Politicians courted cameras and citizens shouldered through to offer opinions. Harlan had gathered the majority of his flock to demand protection from the Satan among them and justice for her heinous crimes, and Sue served coffee to the Chris Jackson Freedom Fighters. A third contingent demanded protection for their children from the madwoman they hadn't seen in their midst, which entertained the reporters much more than the mayor. Mac was hip deep in a headache and not seeing his way out for the forseeable future.
"My client is undergoing psychiatric evaluation," the lawyer was informing the judge, who'd temporarily forsaken his chambers for the spotlight. The lawyer, a sharp, savvy black woman named Brenda Fitzwalter who'd hit Pyrite at light speed from St. Louis, hadn't wasted a millisecond in town. She'd even made friends with Mr. Lincoln. Mac had taken her to Harmonia's himself, which he was sure was not going to endear him to the judge's cronies.
The judge wasn't in the least impressed with Ms. Fitzwalter's arguments. "I don't care if she's having an audience with the Pope," he informed her from behind Mac's desk, his massive silver eyebrows bristling and his attitude patronizing and officious. "She's going to appear before my court in the morning for the arraignment. And may I say, Missy, I won't tolerate any of her outbursts."
"Call me Missy one more time," Brenda Fitzwalter challenged, leaning a slim hand on the battered old desk, "and I'll be talking to the judicial review board. Do I make myself perfectly clear?"
Mac ignored them all as he gathered together his tape recording equipment and sidled around the milling bodies to get back out the door.
He should have known better. John intercepted him first.

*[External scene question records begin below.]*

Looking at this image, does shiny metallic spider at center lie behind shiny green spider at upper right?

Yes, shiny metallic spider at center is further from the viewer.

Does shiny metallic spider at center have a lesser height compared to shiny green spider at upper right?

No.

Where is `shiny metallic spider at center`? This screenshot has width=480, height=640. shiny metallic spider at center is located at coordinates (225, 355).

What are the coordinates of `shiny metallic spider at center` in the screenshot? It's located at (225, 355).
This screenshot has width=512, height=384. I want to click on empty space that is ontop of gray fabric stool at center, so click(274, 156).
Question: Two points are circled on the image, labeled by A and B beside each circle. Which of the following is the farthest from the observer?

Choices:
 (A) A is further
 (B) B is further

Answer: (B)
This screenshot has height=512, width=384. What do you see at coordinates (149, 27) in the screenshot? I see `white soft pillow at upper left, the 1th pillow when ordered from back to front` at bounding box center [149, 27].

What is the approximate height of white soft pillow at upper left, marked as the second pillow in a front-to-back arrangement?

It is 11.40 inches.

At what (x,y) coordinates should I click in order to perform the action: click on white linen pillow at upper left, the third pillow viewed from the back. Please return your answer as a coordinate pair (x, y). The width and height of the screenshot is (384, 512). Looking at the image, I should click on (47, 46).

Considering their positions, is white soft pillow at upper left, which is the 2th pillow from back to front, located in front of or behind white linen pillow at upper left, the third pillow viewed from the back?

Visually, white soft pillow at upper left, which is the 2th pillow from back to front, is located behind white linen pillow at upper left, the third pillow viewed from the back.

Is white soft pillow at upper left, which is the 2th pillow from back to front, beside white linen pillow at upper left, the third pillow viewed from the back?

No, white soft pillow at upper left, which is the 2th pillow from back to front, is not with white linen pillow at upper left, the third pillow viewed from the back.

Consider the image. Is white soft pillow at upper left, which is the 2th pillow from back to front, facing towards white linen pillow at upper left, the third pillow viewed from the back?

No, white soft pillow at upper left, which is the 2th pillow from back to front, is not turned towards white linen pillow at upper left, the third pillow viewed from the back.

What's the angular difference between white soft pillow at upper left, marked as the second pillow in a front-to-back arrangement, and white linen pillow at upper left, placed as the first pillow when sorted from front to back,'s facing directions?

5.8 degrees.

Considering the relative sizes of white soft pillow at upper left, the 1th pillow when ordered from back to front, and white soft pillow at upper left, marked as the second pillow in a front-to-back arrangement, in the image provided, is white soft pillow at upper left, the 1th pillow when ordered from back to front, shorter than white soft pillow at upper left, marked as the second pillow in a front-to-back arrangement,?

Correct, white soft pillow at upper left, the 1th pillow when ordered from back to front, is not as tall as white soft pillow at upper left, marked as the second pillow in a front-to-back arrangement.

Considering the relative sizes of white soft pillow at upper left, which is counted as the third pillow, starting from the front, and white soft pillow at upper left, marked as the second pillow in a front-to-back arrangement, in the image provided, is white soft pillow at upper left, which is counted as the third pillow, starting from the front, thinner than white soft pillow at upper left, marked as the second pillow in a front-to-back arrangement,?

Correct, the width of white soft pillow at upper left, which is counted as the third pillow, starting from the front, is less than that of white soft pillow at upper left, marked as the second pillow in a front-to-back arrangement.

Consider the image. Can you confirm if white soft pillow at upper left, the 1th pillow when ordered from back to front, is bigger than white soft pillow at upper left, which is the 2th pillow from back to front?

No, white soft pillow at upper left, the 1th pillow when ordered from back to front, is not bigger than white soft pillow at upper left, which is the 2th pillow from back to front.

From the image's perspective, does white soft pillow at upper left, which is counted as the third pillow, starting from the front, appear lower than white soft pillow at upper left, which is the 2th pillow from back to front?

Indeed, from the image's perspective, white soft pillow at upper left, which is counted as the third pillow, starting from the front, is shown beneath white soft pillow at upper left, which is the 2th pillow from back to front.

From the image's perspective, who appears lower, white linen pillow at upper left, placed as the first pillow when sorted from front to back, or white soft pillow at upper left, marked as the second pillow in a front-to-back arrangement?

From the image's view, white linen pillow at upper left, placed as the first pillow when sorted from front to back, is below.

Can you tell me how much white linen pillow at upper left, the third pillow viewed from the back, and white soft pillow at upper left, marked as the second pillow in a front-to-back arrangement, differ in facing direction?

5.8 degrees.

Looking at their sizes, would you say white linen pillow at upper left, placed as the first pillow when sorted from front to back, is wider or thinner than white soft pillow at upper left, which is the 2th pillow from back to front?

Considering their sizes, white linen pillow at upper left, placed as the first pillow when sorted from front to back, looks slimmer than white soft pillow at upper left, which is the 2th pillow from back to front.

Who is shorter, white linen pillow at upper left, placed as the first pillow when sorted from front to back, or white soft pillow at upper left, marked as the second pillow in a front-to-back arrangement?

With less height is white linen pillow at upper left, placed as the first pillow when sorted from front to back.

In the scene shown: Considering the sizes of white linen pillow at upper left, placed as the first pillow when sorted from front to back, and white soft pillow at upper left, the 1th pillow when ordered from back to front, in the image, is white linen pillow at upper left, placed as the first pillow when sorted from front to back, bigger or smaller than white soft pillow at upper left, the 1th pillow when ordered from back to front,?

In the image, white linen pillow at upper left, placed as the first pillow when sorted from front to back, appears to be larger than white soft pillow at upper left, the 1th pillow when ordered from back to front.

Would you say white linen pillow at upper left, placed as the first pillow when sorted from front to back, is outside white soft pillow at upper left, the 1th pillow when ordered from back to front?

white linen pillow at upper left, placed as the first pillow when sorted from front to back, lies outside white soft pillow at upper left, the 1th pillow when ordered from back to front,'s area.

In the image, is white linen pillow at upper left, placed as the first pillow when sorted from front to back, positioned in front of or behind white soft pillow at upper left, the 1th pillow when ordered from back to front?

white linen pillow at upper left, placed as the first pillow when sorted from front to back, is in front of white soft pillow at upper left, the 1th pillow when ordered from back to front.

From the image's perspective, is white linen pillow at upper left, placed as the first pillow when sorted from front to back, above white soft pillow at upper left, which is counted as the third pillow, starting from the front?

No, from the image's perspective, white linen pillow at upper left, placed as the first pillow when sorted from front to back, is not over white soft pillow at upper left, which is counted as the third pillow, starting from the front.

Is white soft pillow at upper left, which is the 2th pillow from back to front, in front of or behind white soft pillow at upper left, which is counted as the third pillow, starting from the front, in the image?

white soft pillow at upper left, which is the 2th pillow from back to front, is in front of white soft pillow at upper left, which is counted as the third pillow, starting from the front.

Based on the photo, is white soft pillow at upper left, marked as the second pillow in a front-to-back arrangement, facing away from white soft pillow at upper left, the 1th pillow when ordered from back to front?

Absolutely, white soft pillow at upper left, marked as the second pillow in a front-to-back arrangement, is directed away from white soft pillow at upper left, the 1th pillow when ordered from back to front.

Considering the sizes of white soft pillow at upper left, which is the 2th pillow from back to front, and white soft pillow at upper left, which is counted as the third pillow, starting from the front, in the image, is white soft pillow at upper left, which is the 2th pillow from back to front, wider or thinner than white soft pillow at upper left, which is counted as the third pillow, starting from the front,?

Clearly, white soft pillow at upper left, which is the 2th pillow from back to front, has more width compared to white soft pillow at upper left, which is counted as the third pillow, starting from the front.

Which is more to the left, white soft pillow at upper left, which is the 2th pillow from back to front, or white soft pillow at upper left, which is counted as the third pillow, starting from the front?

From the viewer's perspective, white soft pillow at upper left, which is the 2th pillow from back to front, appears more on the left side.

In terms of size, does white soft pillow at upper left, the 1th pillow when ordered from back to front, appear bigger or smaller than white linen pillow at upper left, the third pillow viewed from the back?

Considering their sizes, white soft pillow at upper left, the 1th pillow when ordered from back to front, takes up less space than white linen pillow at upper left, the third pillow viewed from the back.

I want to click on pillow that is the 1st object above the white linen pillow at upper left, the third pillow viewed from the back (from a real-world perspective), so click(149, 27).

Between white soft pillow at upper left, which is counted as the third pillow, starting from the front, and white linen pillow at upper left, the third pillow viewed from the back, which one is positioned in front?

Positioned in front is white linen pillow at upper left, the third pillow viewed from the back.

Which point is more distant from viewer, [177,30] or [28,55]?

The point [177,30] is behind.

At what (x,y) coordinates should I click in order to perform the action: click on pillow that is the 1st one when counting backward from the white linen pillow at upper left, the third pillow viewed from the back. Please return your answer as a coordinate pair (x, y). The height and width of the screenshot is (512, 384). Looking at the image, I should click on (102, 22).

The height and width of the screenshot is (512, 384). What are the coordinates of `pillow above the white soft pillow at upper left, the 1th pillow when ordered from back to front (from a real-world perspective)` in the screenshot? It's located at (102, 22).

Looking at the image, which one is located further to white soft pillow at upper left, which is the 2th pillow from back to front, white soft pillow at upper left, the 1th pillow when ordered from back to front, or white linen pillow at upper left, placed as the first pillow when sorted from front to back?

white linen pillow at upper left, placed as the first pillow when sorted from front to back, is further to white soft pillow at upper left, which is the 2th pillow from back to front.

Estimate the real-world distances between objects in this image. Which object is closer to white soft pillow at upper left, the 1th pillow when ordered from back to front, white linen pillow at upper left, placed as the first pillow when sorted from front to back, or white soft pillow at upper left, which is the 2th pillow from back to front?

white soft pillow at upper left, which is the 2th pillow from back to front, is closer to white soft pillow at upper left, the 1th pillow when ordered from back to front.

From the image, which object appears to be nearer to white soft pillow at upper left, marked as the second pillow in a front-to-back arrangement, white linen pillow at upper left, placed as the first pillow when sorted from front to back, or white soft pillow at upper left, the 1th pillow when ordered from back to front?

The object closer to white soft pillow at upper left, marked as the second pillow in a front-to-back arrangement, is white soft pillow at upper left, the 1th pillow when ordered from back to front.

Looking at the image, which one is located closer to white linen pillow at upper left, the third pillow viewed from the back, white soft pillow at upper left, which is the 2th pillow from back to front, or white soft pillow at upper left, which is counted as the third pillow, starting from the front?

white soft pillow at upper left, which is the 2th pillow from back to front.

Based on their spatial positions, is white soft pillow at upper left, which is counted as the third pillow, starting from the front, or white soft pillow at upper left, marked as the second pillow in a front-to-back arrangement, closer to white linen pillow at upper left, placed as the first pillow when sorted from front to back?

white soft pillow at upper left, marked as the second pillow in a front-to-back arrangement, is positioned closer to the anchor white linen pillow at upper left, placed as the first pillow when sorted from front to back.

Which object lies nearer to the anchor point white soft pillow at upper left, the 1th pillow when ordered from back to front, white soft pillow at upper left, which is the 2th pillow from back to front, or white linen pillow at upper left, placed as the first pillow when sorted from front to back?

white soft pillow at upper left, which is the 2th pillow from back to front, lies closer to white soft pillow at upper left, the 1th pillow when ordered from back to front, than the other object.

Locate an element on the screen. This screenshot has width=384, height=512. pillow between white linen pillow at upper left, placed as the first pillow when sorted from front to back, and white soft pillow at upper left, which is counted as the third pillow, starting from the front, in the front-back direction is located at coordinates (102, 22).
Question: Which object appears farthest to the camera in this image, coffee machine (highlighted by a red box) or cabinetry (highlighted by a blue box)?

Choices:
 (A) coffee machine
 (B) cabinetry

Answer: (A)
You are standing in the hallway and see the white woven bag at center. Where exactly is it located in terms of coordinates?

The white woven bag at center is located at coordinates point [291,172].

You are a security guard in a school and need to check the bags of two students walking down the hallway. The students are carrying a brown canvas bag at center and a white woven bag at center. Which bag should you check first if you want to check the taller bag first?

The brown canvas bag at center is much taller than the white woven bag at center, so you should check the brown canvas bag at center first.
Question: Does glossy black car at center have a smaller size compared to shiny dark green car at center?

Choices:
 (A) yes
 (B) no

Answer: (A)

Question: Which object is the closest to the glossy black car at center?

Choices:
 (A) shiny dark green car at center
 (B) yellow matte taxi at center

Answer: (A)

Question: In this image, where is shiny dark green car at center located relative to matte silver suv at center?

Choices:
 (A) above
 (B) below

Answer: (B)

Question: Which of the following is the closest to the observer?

"Just thought you might want to know," he said. "Mary Willoughby reported a weenie-wagger this morning."
Mac shifted the equipment in his arms to rub at his head. "You're kidding. When?"
'"Bout four-fifteen. She'd gotten up to go to work at the hospital and saw this guy out on her lawn playing the one-handed flute. Right in front of the picture window."
Mac sighed. "Allen?"
"She didn't see a face. However, she would remember the flute. Said it was symphony quality."
Mac let out a surprised bark of laughter. "Head over to Allen's," he said. "Get inside and talk to him... wait a minute. Willoughby's is right behind Chris's, isn't it?"
John nodded.
Mac wasn't sure whether he felt better or worse. "Then make sure you talk to him. He might have seen something. After that, meet me over at the hospital. I have to do an interrogation."
Mac tried another run at the crowd. This time, Sue appeared in front of him like the avenging angel. "I'm counting on you," she warned.